Filling an entire gallery, this art installation by Rebecca Louise Law, was an enchanted walk through hundreds of exquisite dried plants making a fantasy forest of delight.

Dried flowers

Dried flowers

Dried flowers

Dried flowers

7 Replies to “Life in Death – Installation by Rebecca Louise Law”

  1. Wow, the thought of this is overwhelming. My reaction is that I am afraid of it. I’m not sure how that came about (especially just from photos!). I felt it might grab me. Well, that is purely imagination. I am impressed by the amount of work and time this must have taken. And I recognize some of the flowers. Individually so beautiful.


  2. It looks wonderful. I’ve seen some romantic publicity shots of this I think, but it is lovely to see some close-ups, thanks, to discover what they’ve actually used. I should go! How is it standing up to the immersion would you say?

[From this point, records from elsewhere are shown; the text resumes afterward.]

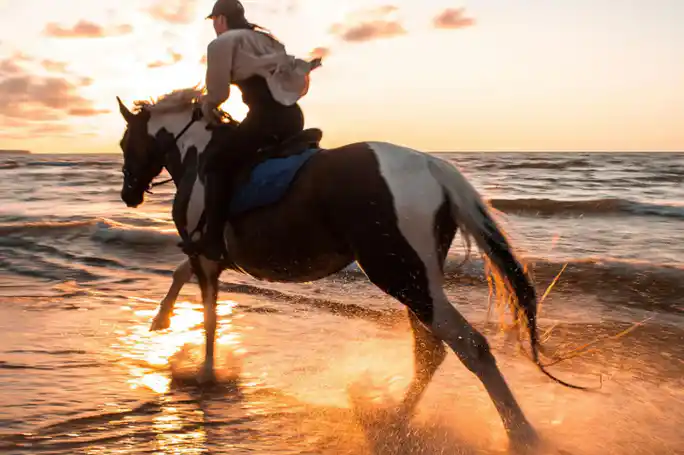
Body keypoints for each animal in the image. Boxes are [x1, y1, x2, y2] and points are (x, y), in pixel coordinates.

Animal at [115, 87, 579, 450]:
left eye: (124, 142)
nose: (128, 194)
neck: (197, 155)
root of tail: (433, 168)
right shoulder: (208, 255)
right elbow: (181, 276)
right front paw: (160, 321)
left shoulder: (207, 254)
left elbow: (210, 317)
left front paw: (205, 373)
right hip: (413, 277)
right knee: (432, 350)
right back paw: (395, 415)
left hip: (400, 274)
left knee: (469, 346)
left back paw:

  3. That is some reaction! I was afraid of it but only because I thought I might accidentally damage it – it was all so fragile. However, what you cannot see from the doorway of the gallery, is that a pathway has been created through the hanging garlands so that you can walk without touching the flowers. It was a very popular installation with queues of people passing through. Unfortunately, that detracted somewhat from the pleasure of the experience and there was really no time to stop and stare. It was also difficult to capture photos without people in the shots too.

    Liked by 1 person

  4. I think it was late October when I saw this. The installation is scheduled to be on display until 11th march 2018. It is possible to walk through the flowers without touching them and there is someone supervising. I think that any damage would probably be restored. The artist seems to be accustomed to creating displays of these fragile materials in areas with public access.


  5. That’s interesting. I have no idea why I felt so strongly, I think it seemed to me they were lying in wait, the strands! A vertical spiderweb, maybe? Anyway, thanks for showing it. Certainly made me think.